Some of the messages even wished death on Bergman.
The scandal made its way into the U.S. government. As reported by The Daily Beast, Senator Edwin C. Johnson spoke out against Bergman in Congress and brought forth a bill that would require movies to have licenses to be shown based on the morality of the stars and filmmakers who made them. Johnson said that Bergman had “had perpetrated an assault upon the institution of marriage” and called her “a powerful influence for evil.”
According to The Wrap, Stromboli was boycotted, and Bergman wasn’t allowed to appear on The Ed Sullivan Show to promote it.
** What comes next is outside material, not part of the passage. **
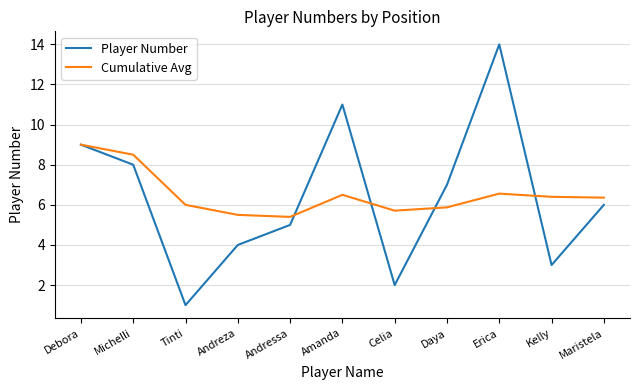

Is the value of Cumulative Avg at Erica greater than the value of Player Number at Andreza?

Yes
The star kept her distance from Hollywood for several years following the scandal but continued to make films with Rossellini and in Europe where their situation wasn’t considered quite as scandalous.
Bergman and Rossellini were married for seven years until their divorce in 1957. They welcomed three children together—in addition to Roberto, they had twins Isotta and Isabella Rossellini.
Bergman later spoke out about the firestorm, calling it “absolute hell,” according to her 1982 obituary in The Washington Post.
“I didn’t think it would upset the whole world, but it did,” she said. “I cried so much I thought there wouldn’t be any tears left … I felt the newspapers were right. I was an awful woman, but I had not meant it that way. It was because so many people, who knew me only on the screen, thought I was perfect and infallible and then were angry and disappointed that I wasn’t.” Referencing her role in The Bells of St. Mary’s, she added, “A nun does not fall in love with an Italian.”